[Records from a dataset]
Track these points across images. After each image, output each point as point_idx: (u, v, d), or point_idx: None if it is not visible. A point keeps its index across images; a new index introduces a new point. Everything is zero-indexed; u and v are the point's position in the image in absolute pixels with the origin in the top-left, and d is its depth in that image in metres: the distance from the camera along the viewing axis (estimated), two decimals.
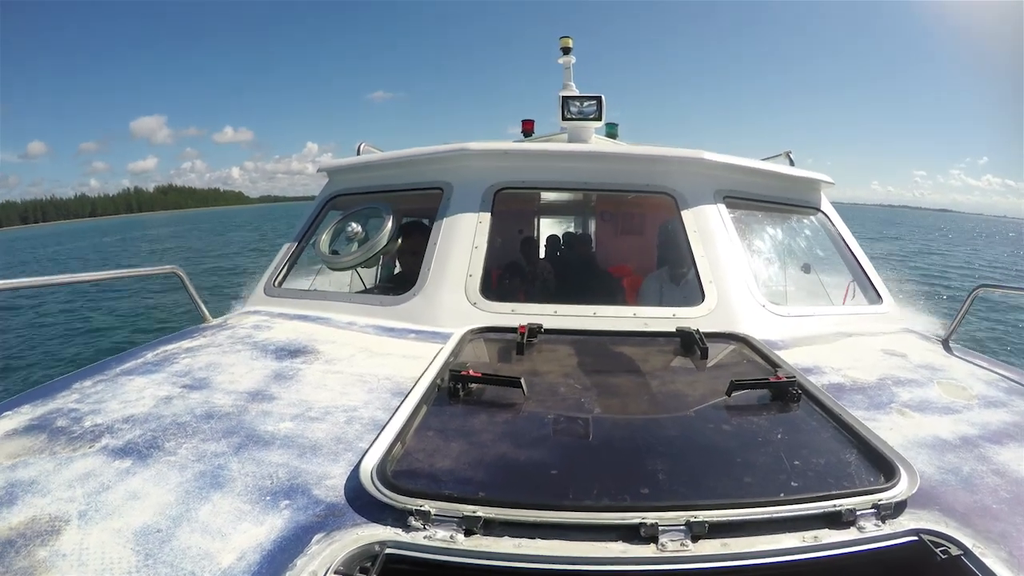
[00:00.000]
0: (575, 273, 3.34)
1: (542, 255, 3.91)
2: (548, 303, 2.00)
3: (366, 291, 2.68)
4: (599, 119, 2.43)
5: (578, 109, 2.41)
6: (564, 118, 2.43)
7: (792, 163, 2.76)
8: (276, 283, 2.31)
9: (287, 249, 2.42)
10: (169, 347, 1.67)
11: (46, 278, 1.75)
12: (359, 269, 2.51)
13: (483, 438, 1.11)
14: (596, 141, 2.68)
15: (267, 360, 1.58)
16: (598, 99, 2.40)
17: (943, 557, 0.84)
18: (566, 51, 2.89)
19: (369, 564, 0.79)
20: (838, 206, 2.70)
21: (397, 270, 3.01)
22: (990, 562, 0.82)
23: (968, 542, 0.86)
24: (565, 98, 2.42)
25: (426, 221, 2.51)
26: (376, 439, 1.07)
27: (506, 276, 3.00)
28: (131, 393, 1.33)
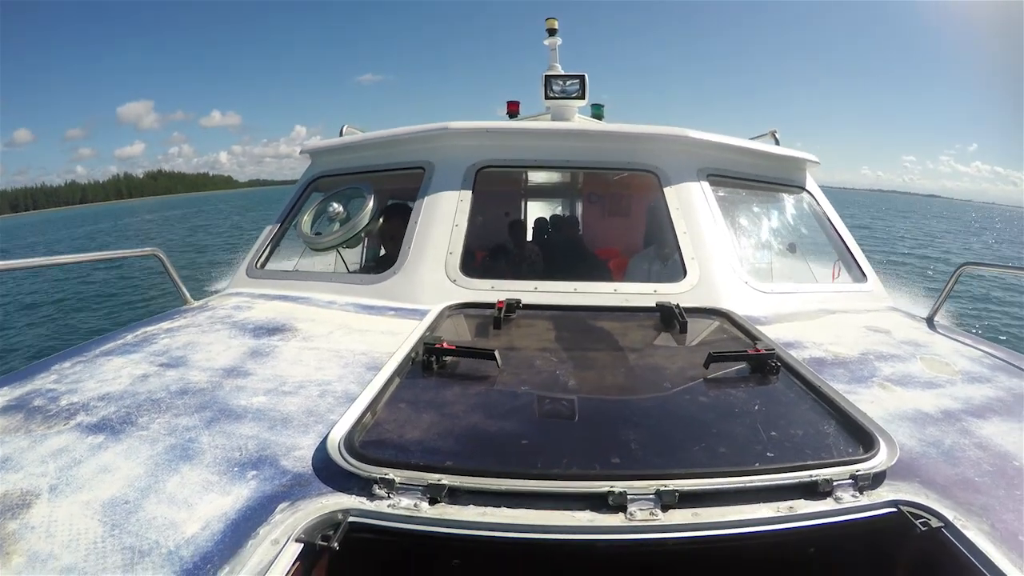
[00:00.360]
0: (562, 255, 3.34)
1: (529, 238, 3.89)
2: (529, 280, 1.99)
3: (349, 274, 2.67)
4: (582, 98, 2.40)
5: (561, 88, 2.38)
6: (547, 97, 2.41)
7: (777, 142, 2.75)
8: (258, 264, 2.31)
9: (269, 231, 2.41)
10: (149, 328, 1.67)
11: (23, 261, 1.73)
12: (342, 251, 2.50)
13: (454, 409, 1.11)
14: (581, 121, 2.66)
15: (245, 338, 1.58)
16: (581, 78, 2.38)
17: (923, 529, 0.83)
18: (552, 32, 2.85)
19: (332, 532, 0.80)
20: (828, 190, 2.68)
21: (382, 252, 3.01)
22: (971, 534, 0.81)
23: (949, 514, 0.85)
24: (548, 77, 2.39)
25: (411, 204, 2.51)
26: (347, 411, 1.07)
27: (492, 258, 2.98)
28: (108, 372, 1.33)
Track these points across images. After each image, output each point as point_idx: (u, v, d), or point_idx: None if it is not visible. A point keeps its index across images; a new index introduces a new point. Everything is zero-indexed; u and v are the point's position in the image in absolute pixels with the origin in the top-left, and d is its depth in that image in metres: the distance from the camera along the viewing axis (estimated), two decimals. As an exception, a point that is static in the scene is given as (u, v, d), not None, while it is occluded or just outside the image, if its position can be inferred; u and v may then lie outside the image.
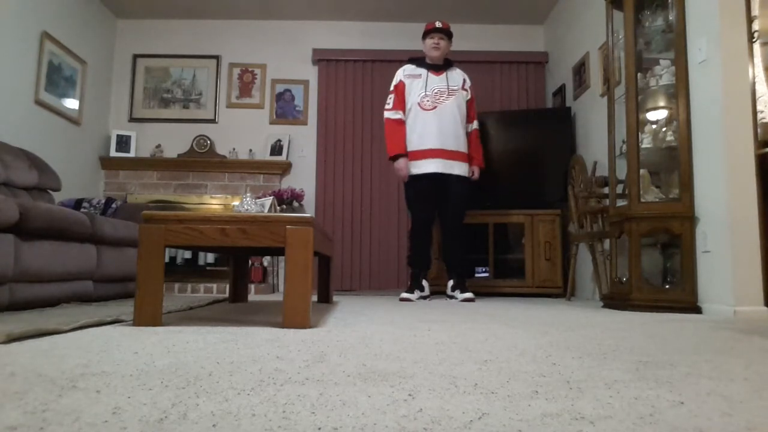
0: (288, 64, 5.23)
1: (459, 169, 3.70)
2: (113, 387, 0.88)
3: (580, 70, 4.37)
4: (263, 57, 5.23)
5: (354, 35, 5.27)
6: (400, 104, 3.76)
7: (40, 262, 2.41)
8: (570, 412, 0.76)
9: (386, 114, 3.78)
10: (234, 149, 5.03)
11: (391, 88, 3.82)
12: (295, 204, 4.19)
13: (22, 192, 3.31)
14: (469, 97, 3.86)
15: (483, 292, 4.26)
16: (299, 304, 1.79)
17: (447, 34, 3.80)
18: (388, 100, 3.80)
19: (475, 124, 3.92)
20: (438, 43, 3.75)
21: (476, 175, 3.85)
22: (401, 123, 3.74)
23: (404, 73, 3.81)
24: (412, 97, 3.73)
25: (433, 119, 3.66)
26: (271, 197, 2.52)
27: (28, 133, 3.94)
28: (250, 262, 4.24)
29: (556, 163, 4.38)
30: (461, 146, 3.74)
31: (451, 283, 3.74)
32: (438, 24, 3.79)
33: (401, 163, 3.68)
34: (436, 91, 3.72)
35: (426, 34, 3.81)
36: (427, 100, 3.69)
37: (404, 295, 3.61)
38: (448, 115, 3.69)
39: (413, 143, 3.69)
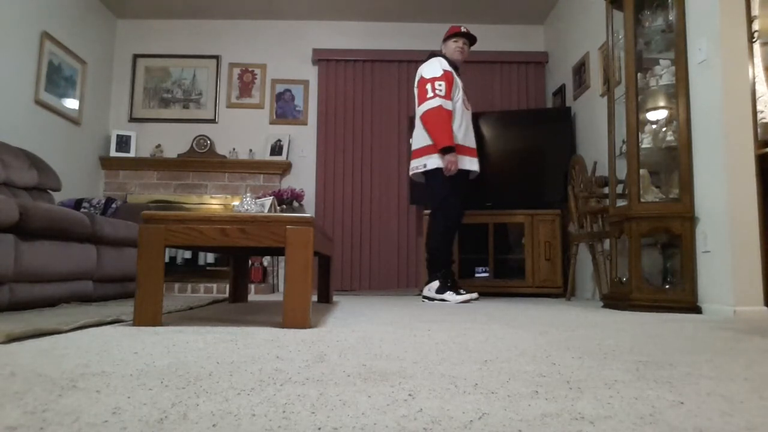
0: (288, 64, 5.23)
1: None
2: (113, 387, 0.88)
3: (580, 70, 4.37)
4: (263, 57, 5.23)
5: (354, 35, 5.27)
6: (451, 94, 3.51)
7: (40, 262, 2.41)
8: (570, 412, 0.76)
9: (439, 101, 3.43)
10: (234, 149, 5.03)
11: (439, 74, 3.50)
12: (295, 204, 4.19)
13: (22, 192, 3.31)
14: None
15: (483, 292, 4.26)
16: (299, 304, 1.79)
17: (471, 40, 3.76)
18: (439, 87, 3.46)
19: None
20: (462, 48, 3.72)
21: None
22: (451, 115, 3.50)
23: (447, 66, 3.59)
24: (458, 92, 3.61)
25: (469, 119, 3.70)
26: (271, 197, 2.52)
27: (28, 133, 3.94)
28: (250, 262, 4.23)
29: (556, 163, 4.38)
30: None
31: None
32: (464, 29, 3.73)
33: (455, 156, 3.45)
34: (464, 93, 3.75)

◆ ASSIGNMENT
Print each entry shown above with exact wording and no pictures.

◆ EXERCISE RESULT
Track these points across images. After each image, output each point as point_idx: (u, v, d), or point_idx: None if it is not visible. A point keeps its index across images; a new index introduces a new point. Everything is zero-indexed; u and v are the point's position in the image in absolute pixels with the origin in the top-left, and d is its depth in that image in metres: the distance from the camera along the viewing axis (estimated), two decimals.
[00:00.000]
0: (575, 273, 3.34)
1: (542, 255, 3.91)
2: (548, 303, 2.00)
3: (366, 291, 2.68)
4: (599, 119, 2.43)
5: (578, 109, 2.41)
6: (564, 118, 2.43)
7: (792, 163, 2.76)
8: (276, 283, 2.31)
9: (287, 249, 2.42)
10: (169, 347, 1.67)
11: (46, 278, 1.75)
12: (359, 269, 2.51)
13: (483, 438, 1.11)
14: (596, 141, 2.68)
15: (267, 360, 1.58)
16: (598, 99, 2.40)
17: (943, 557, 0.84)
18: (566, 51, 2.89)
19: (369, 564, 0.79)
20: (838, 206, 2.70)
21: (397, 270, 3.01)
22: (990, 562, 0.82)
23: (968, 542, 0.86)
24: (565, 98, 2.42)
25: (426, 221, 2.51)
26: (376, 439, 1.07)
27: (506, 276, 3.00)
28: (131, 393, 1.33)
[00:00.360]
0: (562, 255, 3.34)
1: (529, 238, 3.89)
2: (529, 280, 1.99)
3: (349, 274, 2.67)
4: (582, 98, 2.40)
5: (561, 88, 2.38)
6: (547, 97, 2.41)
7: (777, 142, 2.75)
8: (258, 264, 2.31)
9: (269, 231, 2.41)
10: (149, 328, 1.67)
11: (23, 261, 1.73)
12: (342, 251, 2.50)
13: (454, 409, 1.11)
14: (581, 121, 2.66)
15: (245, 338, 1.58)
16: (581, 78, 2.38)
17: (923, 529, 0.83)
18: (552, 32, 2.85)
19: (332, 532, 0.80)
20: (828, 190, 2.68)
21: (382, 252, 3.01)
22: (971, 534, 0.81)
23: (949, 514, 0.85)
24: (548, 77, 2.39)
25: (411, 204, 2.51)
26: (347, 411, 1.07)
27: (492, 258, 2.98)
28: (108, 372, 1.33)
Track these points across images. After each image, output each point as point_idx: (u, v, d), or point_idx: None if it is not visible. A point keeps its index across images; a new index introduces a new point. Everything is zero-indexed; u and v are the point's position in the image in absolute pixels with the origin in the top-left, and d is its depth in that image in metres: the distance from the camera along the viewing axis (estimated), two decimals. As an exception, a point that is static in the scene is given as (u, v, d), not None, while it is occluded or just outside the image, if its position can be inferred; u and v may then lie outside the image.
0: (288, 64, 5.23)
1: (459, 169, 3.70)
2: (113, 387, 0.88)
3: (580, 70, 4.37)
4: (263, 57, 5.23)
5: (354, 35, 5.27)
6: (400, 104, 3.76)
7: (40, 262, 2.41)
8: (570, 412, 0.76)
9: (386, 114, 3.78)
10: (234, 149, 5.03)
11: (391, 88, 3.82)
12: (295, 204, 4.19)
13: (22, 192, 3.31)
14: (469, 97, 3.86)
15: (483, 292, 4.26)
16: (299, 304, 1.79)
17: (447, 34, 3.80)
18: (388, 100, 3.80)
19: (475, 124, 3.92)
20: (438, 43, 3.75)
21: (476, 175, 3.85)
22: (401, 123, 3.74)
23: (404, 73, 3.81)
24: (412, 97, 3.73)
25: (433, 119, 3.66)
26: (271, 197, 2.52)
27: (28, 133, 3.94)
28: (250, 262, 4.24)
29: (556, 163, 4.38)
30: (461, 146, 3.74)
31: (451, 283, 3.74)
32: (438, 24, 3.79)
33: (401, 163, 3.68)
34: (436, 91, 3.72)
35: (426, 34, 3.81)
36: (427, 100, 3.69)
37: (404, 295, 3.61)
38: (448, 115, 3.69)
39: (413, 143, 3.69)
0: (288, 64, 5.23)
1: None
2: (113, 387, 0.88)
3: (580, 70, 4.37)
4: (263, 57, 5.23)
5: (354, 35, 5.27)
6: (451, 94, 3.51)
7: (40, 262, 2.41)
8: (570, 412, 0.76)
9: (439, 101, 3.43)
10: (234, 149, 5.03)
11: (439, 74, 3.50)
12: (295, 204, 4.19)
13: (22, 192, 3.31)
14: None
15: (483, 292, 4.26)
16: (299, 304, 1.79)
17: (471, 40, 3.76)
18: (439, 87, 3.46)
19: None
20: (462, 48, 3.72)
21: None
22: (451, 115, 3.50)
23: (447, 66, 3.59)
24: (458, 92, 3.61)
25: (469, 119, 3.70)
26: (271, 197, 2.52)
27: (28, 133, 3.94)
28: (250, 262, 4.23)
29: (556, 163, 4.38)
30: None
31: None
32: (464, 29, 3.73)
33: (455, 156, 3.45)
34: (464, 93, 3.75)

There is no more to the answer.